Output must match the data below exactly from its first line through the line that contains "Rendered at 2001 by 1125 pixels.", with no other line.
START Dataset
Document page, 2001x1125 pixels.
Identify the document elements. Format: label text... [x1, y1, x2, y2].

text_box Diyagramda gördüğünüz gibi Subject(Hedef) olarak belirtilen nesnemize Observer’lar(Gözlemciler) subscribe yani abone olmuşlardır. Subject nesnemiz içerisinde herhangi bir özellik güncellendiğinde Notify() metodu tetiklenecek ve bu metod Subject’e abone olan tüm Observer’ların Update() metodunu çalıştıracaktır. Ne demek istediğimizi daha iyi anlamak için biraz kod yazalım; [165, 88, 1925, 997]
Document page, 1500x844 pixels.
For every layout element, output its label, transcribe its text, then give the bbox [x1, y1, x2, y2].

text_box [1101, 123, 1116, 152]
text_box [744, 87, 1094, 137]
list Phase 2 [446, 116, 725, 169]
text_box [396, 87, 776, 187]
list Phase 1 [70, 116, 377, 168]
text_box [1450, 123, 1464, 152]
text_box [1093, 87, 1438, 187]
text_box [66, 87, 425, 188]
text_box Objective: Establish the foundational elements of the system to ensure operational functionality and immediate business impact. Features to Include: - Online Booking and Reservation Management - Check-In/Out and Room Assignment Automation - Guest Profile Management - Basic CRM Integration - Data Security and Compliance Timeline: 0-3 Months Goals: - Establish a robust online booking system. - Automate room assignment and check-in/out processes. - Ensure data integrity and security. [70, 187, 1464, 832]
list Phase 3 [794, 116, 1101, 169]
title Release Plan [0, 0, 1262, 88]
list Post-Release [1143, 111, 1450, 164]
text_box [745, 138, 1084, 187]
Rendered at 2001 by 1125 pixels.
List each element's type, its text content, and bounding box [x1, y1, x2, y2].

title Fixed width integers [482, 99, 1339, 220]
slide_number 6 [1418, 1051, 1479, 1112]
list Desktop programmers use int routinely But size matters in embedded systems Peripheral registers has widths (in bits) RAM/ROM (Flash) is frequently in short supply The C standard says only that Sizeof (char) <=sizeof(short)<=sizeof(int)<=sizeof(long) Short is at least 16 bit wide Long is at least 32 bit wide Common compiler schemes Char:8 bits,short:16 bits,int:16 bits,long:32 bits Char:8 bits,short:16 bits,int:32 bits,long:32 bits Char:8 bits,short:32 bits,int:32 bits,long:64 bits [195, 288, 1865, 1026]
END Dataset
■ Answer
Document page, 2001x1125 pixels.
Identify the document elements. Format: label text... [x1, y1, x2, y2].

text_box Diyagramda gördüğünüz gibi Subject(Hedef) olarak belirtilen nesnemize Observer’lar(Gözlemciler) subscribe yani abone olmuşlardır. Subject nesnemiz içerisinde herhangi bir özellik güncellendiğinde Notify() metodu tetiklenecek ve bu metod Subject’e abone olan tüm Observer’ların Update() metodunu çalıştıracaktır. Ne demek istediğimizi daha iyi anlamak için biraz kod yazalım; [165, 88, 1925, 997]
Document page, 1500x844 pixels.
For every layout element, output its label, transcribe its text, then give the bbox [x1, y1, x2, y2].

text_box [1101, 123, 1116, 152]
text_box [744, 87, 1094, 137]
list Phase 2 [446, 116, 725, 169]
text_box [396, 87, 776, 187]
list Phase 1 [70, 116, 377, 168]
text_box [1450, 123, 1464, 152]
text_box [1093, 87, 1438, 187]
text_box [66, 87, 425, 188]
text_box Objective: Establish the foundational elements of the system to ensure operational functionality and immediate business impact. Features to Include: - Online Booking and Reservation Management - Check-In/Out and Room Assignment Automation - Guest Profile Management - Basic CRM Integration - Data Security and Compliance Timeline: 0-3 Months Goals: - Establish a robust online booking system. - Automate room assignment and check-in/out processes. - Ensure data integrity and security. [70, 187, 1464, 832]
list Phase 3 [794, 116, 1101, 169]
title Release Plan [0, 0, 1262, 88]
list Post-Release [1143, 111, 1450, 164]
text_box [745, 138, 1084, 187]
Rendered at 2001 by 1125 pixels.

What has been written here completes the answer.